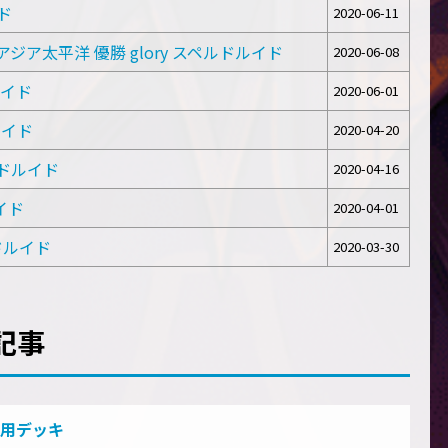
イド
2020-06-11
eason1 アジア太平洋 優勝 glory スペルドルイド
2020-06-08
ルイド
2020-06-01
ルイド
2020-04-20
ルドルイド
2020-04-16
イド
2020-04-01
ドルイド
2020-03-30
記事
用デッキ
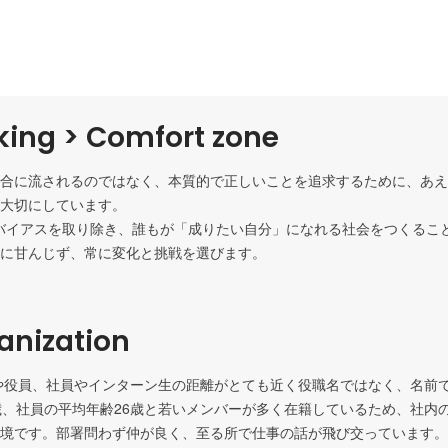
king > Comfort zone
合に流されるのではなく、本質的で正しいことを追求するために、あえ
大切にしています。

バイアスを取り除き、誰もが「成りたい自分」になれる社会をつくるこ
に甘んじず、常に変化と挑戦を選びます。
ganization
代表や役員、社員やインターン生の距離がとても近く役職名ではなく、名前
歳、社員の平均年齢26歳と若いメンバーが多く在籍しているため、社内
境です。部署問わず仲が良く、至る所で仕事の話が飛び交っています。
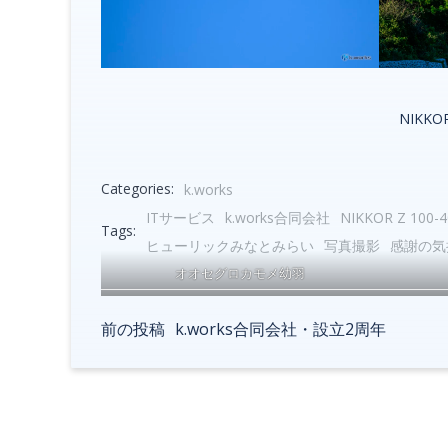
NIKKOR
Categories:
k.works
ITサービス
k.works合同会社
NIKKOR Z 100-4
Tags:
ヒューリックみなとみらい
写真撮影
感謝の気
オオセグロカモメ幼羽
前の投稿
k.works合同会社・設立2周年
Post
navigation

+--

-- Request --
The records above should be returned word for word, with every picture left out.

-- Answer to this task --
イド
2020-06-11
eason1 アジア太平洋 優勝 glory スペルドルイド
2020-06-08
ルイド
2020-06-01
ルイド
2020-04-20
ルドルイド
2020-04-16
イド
2020-04-01
ドルイド
2020-03-30
記事
用デッキ
king > Comfort zone
合に流されるのではなく、本質的で正しいことを追求するために、あえ
大切にしています。

バイアスを取り除き、誰もが「成りたい自分」になれる社会をつくるこ
に甘んじず、常に変化と挑戦を選びます。
ganization
代表や役員、社員やインターン生の距離がとても近く役職名ではなく、名前
歳、社員の平均年齢26歳と若いメンバーが多く在籍しているため、社内
境です。部署問わず仲が良く、至る所で仕事の話が飛び交っています。
NIKKOR
Categories:
k.works
ITサービス
k.works合同会社
NIKKOR Z 100-4
Tags:
ヒューリックみなとみらい
写真撮影
感謝の気
オオセグロカモメ幼羽
前の投稿
k.works合同会社・設立2周年
Post
navigation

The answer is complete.